Зато впервые с 95-го года она почувствовала себя человеком. Смотрела, как «эти ублюдки фашисты украинские страдают», как их там убивают бородатые ополченцы и плакала. Плакала от радости, как в детстве на парадах 9 мая. Сквозь слезы она часто повторяла: «Мы всех этих пидоров уебём на ***! Покажем им. И этих гадов америкосов сотрём. Это они всё сделали! Они!!! И Ваню они убили, суки ****ые. Теперь не только нам в говне жить! Тоже жрите, сволочи». Становилось легче. Не так гадко жить становилось.

Вера любила пить. Когда была молодой, ей нравилась легкость. Так проще было общаться с друзьями и незнакомыми людьми. Мать боялась, что дочка пойдет в отца, станет пьяницей. Но Вера всегда знала, что ей отвратительно похмелье и запойной она не будет.

Сейчас алкоголь вызывал в Вере сны. Добрые и тёплые, она смотрела их, как по телевизору, который благодаря Крыму и Путину, до сих пор не был продан.

Чаще всего, она видела, что ей 20 лет. Все суетятся. Перестройка. Кто-то говорит о новой жизни, а кто-то в ней уже разочаровался. Отец говорит, что коммунистов почти не осталось и что скоро «всё продадут на ***». Мать вздыхает, но не верит, что всё продадут. Говорит, что «хороших людей больше и всегда больше будет»...

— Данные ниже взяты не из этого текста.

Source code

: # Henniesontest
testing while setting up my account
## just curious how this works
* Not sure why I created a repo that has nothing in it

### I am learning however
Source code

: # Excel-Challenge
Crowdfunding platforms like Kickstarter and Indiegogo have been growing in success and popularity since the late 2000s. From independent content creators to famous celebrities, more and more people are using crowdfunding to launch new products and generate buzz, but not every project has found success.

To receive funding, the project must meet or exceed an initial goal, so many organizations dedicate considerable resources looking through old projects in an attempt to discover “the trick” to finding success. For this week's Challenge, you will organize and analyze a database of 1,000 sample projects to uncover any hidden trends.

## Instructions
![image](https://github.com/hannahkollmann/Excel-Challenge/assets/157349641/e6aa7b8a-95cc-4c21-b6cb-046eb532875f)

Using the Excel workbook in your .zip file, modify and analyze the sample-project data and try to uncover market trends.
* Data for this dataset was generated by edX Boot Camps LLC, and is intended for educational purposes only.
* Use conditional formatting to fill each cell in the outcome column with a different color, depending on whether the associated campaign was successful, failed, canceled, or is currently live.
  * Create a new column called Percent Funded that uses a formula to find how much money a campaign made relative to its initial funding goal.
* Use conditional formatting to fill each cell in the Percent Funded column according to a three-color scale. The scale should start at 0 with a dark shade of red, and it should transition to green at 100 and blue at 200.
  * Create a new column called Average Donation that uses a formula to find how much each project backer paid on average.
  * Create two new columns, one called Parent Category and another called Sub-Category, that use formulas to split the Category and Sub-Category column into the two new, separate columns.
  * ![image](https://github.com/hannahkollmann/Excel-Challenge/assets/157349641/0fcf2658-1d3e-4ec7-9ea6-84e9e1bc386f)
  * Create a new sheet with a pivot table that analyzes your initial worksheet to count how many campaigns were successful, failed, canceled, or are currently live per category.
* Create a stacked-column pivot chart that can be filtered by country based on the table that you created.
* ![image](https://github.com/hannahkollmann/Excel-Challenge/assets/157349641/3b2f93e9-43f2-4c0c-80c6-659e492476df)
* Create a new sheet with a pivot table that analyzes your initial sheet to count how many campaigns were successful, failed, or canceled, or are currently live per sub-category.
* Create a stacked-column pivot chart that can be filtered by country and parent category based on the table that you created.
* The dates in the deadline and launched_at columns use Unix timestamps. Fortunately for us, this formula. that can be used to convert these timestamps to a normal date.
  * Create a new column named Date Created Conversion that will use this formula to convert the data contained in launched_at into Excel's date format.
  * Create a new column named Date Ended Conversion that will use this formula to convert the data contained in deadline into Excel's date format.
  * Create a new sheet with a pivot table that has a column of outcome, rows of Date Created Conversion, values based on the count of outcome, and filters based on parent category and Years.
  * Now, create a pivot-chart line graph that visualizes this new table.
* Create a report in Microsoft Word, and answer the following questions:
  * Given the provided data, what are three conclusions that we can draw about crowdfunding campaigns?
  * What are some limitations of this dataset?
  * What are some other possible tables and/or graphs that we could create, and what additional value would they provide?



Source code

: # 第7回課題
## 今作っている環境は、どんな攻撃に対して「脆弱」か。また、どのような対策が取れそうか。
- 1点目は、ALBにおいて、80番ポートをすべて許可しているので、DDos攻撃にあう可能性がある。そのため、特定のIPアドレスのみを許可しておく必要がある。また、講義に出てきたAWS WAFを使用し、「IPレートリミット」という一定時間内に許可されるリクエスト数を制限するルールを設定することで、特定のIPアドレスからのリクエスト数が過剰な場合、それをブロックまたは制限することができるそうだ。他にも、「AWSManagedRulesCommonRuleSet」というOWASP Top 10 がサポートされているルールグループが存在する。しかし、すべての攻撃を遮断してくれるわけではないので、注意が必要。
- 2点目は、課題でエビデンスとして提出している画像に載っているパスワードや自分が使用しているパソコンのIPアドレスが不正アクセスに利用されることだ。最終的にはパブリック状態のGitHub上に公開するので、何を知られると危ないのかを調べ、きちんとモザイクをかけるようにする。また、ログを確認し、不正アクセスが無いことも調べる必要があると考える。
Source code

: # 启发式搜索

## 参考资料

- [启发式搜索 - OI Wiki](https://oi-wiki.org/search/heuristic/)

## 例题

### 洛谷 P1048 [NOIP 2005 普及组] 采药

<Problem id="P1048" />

Теперь середина 1989 года. Иван сидит с ней на лавочке. Май. Ночь. Везде темно, а над ними фонарь. Чуть сбоку, вдали красиво перемигиваются угольки фонарей промзоны. Работает третья смена, только заступили. Иван — инженер. Работает в первую в КБ, что в заводоуправлении «Первого предприятия». Там разрабатывают атомные корабли. Чуть поодаль в цехах, где потолки выше домов, у реки, эти корабли строят. «Третий завод», на том конце района, поставляет к ним оборудование. Что-то везут из других районов, которые считаются отдаленными. Почти всё сам делает город для «Первого» и «Второго заводов». Даже сталь плавят недалеко отсюда.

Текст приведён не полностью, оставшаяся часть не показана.